■ TEXTO SELECIONADO:
****

Como sabemos, 20 anos são pouco para a magnitude dessa empreitada. E também que a capacidade que têm governos (e sociedades) de identificar desafios, riscos e oportunidades depende da qualidade do seu entendimento sobre o seu passado. É difícil que alguém saiba para onde vai (ou pode ir, ou gostaria de ir) se não sabe de onde veio, como veio e como se encontra agora.

E o que temos agora? Temos hoje cerca de 20 anos de inflação relativamente civilizada desde o lançamento do Real. Não é coisa pouca para um país que foi recordista mundial de inflação acumulada nos 30 anos do início dos anos 1960 ao início dos 1990. Temos hoje mais de 20 anos desde que restabelecemos o nosso relacionamento com a comunidade financeira internacional, renegociando nossa dívida externa pública com credores privados e oficiais.

Temos hoje mais de 20 anos desde que demos um salto qualitativo e quantitativo no processo de abertura de nossa economia ao comércio internacional. Temos hoje bem mais de 20 anos desde que iniciamos o processo de privatização/concessão no Brasil, infelizmente interrompido durante longo tempo e só recentemente retomado. Temos mais de 20 anos de autonomia operacional do Banco Central na condução da política monetária - e existe hoje uma percepção mais ampla de quão fundamental para o País é preservar a credibilidade dessa instituição.

****

[Dados de texto extraídos da página]
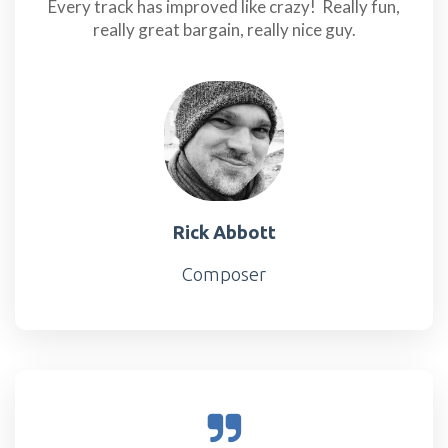
Every track has improved like crazy! Really fun,
really great bargain, really nice guy.
Rick Abbott
Composer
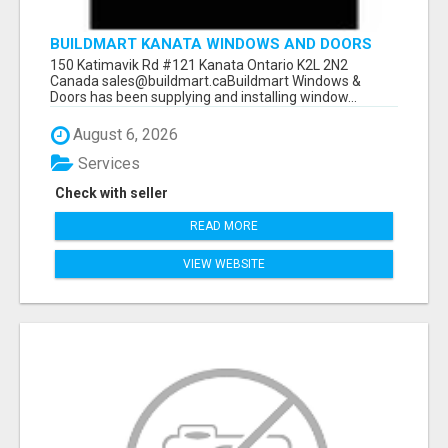
BUILDMART KANATA WINDOWS AND DOORS
150 Katimavik Rd #121 Kanata Ontario K2L 2N2
Canada sales@buildmart.caBuildmart Windows &
Doors has been supplying and installing window...
August 6, 2026
Services
Check with seller
READ MORE
VIEW WEBSITE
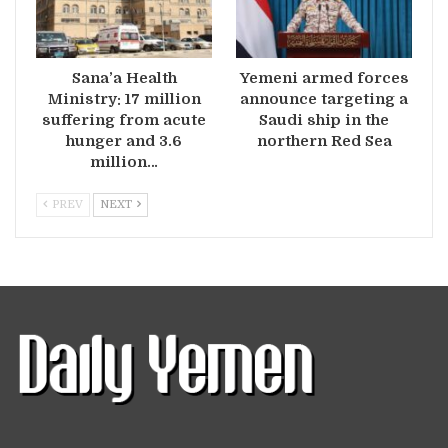
Sana’a Health
Yemeni armed forces
Ministry: 17 million
announce targeting a
suffering from acute
Saudi ship in the
hunger and 3.6
northern Red Sea
million…
PREV
NEXT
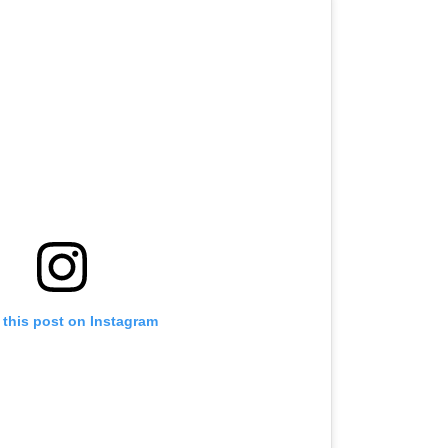
 this post on Instagram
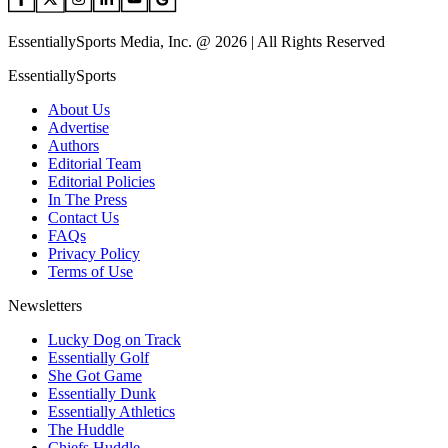
EssentiallySports Media, Inc. @ 2026 | All Rights Reserved
EssentiallySports
About Us
Advertise
Authors
Editorial Team
Editorial Policies
In The Press
Contact Us
FAQs
Privacy Policy
Terms of Use
Newsletters
Lucky Dog on Track
Essentially Golf
She Got Game
Essentially Dunk
Essentially Athletics
The Huddle
Chiefs Huddle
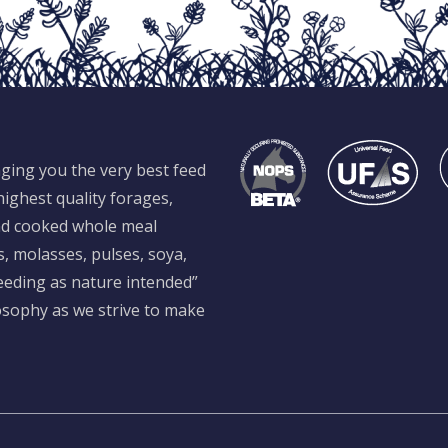
ging you the very best feed
ighest quality forages,
and cooked whole meal
s, molasses, pulses, soya,
feeding as nature intended”
losophy as we strive to make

****

■ INSTRUÇÃO A:
Responda às perguntas abaixo com base no texto selecionado.
(i) Em que período de 30 anos o Brasil foi recordista mundial de inflação acumulada?
(ii) Com quais credores o Brasil renegociou sua dívida externa pública?
(iii) O que o texto diz ter acontecido com o processo de privatização/concessão no Brasil depois de iniciado?
■ INSTRUÇÃO B:
Transcreva do texto selecionado tudo o que vai de "Como sabemos, 20" até "se encontra agora.".
■ INSTRUÇÃO C:
Escreva a continuação do texto sobre a trajetória da economia brasileira desde o lançamento do Real, partindo da última frase apresentada.
Os dados são um material à parte, independente do texto selecionado.

■ RESPOSTA A:
(i) Do início dos anos 1960 ao início dos anos 1990.
(ii) Com credores privados e oficiais.
(iii) Foi interrompido durante longo tempo e só recentemente retomado.

■ RESPOSTA B:
Como sabemos, 20 anos são pouco para a magnitude dessa empreitada. E também que a capacidade que têm governos (e sociedades) de identificar desafios, riscos e oportunidades depende da qualidade do seu entendimento sobre o seu passado. É difícil que alguém saiba para onde vai (ou pode ir, ou gostaria de ir) se não sabe de onde veio, como veio e como se encontra agora.

■ RESPOSTA C:
Passaram-se 17 anos desde que resolvemos problemas de liquidez e de solvência bancária, tanto no setor público quanto no setor privado - e desde então nunca mais tivemos problemas sérios em grandes bancos. Temos mais 15 anos, feitos em janeiro de 2014, de um regime de taxa de câmbio flutuante. Teremos, em junho agora, 15 anos do regime monetário de metas de inflação. Temos quase 14 anos desde que, em maio de 2000, foi aprovada a crucial Lei de Responsabilidade Fiscal.

Temos 13 anos decorridos desde o início dos processos de transferência direta de renda para as populações mais pobres do País por meio dos vários programas que foram criados a partir do ano de 2001- consolidados e ampliados pelo governo Lula a partir de outubro de 2003. Como é sabido, qualquer governo em qualquer parte do mundo constrói, sim, sobre avanços alcançados pelo país na vigência de administrações anteriores. O Brasil não é exceção a essa regra. Olhando os últimos 20 anos, há elementos de continuidade e de mudança, assim como há acertos e erros em todos os governos.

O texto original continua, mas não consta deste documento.